___ Extrait choisi

C. Conclusions du comité
C. Conclusions du comité- 813. Le comité observe que dans le présent cas l'organisation plaignante allègue que l'employeur a pris une série de mesures antisyndicales (interruption de la retenue des cotisations syndicales, déductions salariales supérieures au nombre d'heures de grève, suspension de deux dirigeants de leurs fonctions, intervention de la police dans deux usines, etc.) en raison d'actions organisées par l'AOEC durant un conflit collectif survenu dans l'entreprise CONAPROLE en septembre 1997, après des mois de négociations infructueuses menées pour conclure une nouvelle convention collective. L'organisation plaignante allègue par ailleurs que: 1) des sanctions ont été prises contre trois dirigeants syndicaux après la tenue d'assemblées d'information; et 2) que, par la suite, les représentants de l'entreprise ont déclaré que si les travailleurs se plaignaient - même auprès d'instances de la justice du travail - il en résulterait une perte de confiance et qu'une telle démarche serait considérée comme un acte de mauvaise foi, qu'ils ont interdit l'organisation d'assemblées et l'entrée des dirigeants syndicaux dans les usines, revenant ainsi sur des usages et des coutumes existant depuis plus de trente ans.
- 814. Le comité prend note des déclarations du gouvernement, de la convention collective signée par les parties le 24 novembre 1997, dont il ressort notamment que: 1) le problème de la non-retenue des cotisations par CONAPROLE a été résolu après un mois (comme le reconnaît le plaignant) et que l'inspection du travail a admonesté CONAPROLE à cause de sa conduite, dans une décision datée du 24 novembre 1998; 2) les sanctions que le syndicat considère comme ayant été prises à cause de l'application de mesures syndicales prévues dans la convention collective n'ont pas eu de conséquences pour les travailleurs concernés; 3) aux termes de la convention collective, le conseil d'administration a accepté de réintégrer M. Carlos Allegranza et d'envisager, dans un délai de quatre-vingt-dix jours, de le réinsérer dans son usine d'origine; 4) quant à l'autre dirigeant syndical, M. Ramón Vitalis, il continuera à être suspendu de sa charge - conformément à la convention collective -, et sa conduite dans l'accomplissement de ses fonctions sera analysée par une commission composée de représentants de la Direction nationale du travail et de la centrale syndicale PIT-CNT, étant entendu que les conclusions de ladite commission n'auront pas force contraignante mais seront considérées comme un élément de décision additionnel par le conseil d'administration.

______
___ Données recueillies

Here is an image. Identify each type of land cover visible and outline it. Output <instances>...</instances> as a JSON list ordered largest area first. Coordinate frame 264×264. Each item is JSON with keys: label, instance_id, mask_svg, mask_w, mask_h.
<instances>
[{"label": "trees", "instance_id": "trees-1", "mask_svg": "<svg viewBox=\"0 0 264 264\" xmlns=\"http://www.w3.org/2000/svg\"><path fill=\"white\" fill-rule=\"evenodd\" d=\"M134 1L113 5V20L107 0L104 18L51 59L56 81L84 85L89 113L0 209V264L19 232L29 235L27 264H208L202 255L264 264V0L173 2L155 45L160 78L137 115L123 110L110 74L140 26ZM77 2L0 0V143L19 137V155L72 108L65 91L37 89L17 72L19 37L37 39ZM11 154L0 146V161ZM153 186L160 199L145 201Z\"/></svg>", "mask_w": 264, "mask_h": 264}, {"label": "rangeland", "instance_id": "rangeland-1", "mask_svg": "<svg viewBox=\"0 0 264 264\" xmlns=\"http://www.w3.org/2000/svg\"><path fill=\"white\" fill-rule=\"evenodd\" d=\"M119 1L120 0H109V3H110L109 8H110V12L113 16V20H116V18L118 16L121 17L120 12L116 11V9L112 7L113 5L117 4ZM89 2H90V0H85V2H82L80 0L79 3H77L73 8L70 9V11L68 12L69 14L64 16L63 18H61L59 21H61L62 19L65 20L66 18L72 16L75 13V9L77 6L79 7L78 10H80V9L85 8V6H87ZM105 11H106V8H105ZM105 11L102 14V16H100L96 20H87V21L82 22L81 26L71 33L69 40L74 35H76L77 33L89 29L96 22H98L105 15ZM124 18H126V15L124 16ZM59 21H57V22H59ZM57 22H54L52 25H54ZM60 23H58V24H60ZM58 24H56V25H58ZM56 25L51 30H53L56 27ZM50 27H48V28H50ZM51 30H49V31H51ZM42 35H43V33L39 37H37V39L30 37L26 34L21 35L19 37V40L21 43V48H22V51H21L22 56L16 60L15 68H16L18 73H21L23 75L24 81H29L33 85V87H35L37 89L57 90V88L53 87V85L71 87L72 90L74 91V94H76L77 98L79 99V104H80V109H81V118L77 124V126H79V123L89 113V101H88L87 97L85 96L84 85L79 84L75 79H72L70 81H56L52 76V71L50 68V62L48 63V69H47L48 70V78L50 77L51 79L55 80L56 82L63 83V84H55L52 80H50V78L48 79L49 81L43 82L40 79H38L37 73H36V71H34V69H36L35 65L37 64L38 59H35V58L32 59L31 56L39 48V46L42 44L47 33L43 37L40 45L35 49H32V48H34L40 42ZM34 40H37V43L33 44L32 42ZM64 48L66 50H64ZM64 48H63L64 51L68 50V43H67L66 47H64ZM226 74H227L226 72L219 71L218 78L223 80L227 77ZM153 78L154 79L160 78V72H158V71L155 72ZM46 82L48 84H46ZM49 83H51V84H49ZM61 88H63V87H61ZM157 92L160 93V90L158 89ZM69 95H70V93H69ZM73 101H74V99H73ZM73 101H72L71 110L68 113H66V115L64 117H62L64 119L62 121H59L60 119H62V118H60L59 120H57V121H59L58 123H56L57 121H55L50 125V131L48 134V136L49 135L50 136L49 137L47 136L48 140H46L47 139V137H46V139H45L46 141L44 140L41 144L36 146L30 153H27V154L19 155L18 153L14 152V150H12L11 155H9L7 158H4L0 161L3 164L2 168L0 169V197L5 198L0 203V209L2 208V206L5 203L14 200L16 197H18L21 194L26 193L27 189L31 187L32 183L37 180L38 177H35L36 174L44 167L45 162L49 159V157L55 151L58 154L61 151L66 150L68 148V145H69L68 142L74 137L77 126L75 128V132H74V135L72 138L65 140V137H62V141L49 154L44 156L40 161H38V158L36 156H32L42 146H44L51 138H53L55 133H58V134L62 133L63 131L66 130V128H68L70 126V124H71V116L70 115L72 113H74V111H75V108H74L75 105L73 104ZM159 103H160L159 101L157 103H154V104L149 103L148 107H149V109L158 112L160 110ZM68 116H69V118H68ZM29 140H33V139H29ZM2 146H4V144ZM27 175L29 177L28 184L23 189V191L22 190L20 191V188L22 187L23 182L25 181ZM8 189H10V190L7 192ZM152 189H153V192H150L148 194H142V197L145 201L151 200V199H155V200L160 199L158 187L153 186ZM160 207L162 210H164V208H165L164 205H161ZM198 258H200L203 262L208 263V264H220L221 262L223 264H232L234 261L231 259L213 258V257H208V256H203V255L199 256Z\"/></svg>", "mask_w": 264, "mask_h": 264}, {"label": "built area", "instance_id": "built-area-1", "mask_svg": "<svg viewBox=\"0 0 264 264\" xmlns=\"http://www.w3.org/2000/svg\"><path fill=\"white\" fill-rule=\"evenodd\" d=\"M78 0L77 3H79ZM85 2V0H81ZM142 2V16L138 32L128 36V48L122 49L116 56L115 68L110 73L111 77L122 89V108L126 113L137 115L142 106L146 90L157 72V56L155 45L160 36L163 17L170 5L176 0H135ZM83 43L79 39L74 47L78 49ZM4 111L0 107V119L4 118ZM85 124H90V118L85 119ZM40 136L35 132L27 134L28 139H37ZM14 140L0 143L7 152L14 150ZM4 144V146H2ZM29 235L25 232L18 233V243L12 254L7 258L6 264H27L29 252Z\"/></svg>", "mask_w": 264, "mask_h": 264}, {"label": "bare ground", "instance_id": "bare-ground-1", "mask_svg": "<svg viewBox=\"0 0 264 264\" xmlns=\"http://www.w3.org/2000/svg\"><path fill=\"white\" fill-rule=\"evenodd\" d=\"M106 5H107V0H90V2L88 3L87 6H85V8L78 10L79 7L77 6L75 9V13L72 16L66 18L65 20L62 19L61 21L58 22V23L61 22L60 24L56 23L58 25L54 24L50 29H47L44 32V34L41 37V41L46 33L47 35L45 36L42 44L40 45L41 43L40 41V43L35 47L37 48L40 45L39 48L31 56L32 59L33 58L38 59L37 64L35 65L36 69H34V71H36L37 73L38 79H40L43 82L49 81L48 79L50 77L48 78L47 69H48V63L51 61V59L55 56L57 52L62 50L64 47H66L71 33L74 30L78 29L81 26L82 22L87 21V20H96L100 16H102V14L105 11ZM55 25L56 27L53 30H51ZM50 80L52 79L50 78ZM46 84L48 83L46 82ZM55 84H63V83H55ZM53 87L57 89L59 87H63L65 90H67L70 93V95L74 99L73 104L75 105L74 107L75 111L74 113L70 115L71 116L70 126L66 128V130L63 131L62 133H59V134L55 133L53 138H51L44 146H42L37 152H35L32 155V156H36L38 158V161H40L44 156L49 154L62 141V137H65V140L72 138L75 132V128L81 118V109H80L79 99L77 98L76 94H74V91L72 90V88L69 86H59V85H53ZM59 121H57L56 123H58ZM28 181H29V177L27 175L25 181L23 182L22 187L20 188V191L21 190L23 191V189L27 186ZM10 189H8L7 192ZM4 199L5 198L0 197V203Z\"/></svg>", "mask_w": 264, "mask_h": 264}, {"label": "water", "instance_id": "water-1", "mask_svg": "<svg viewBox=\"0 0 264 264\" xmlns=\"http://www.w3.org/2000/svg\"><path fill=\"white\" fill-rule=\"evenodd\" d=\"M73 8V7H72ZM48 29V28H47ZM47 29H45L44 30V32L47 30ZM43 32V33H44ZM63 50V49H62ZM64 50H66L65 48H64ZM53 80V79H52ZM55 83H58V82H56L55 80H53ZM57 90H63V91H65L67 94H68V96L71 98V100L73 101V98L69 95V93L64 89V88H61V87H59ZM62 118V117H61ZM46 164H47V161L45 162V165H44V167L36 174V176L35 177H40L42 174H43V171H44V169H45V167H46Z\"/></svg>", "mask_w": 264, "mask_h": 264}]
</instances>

______

## Consignes
Dans l'extrait choisi, de quels représentants se compose la commission chargée d'analyser la conduite de M. Ramón Vitalis ? Les lignes ne jouent aucun rôle dans cet exercice.

## Solution complète
Elle se compose de représentants de la Direction nationale du travail et de la centrale syndicale PIT-CNT.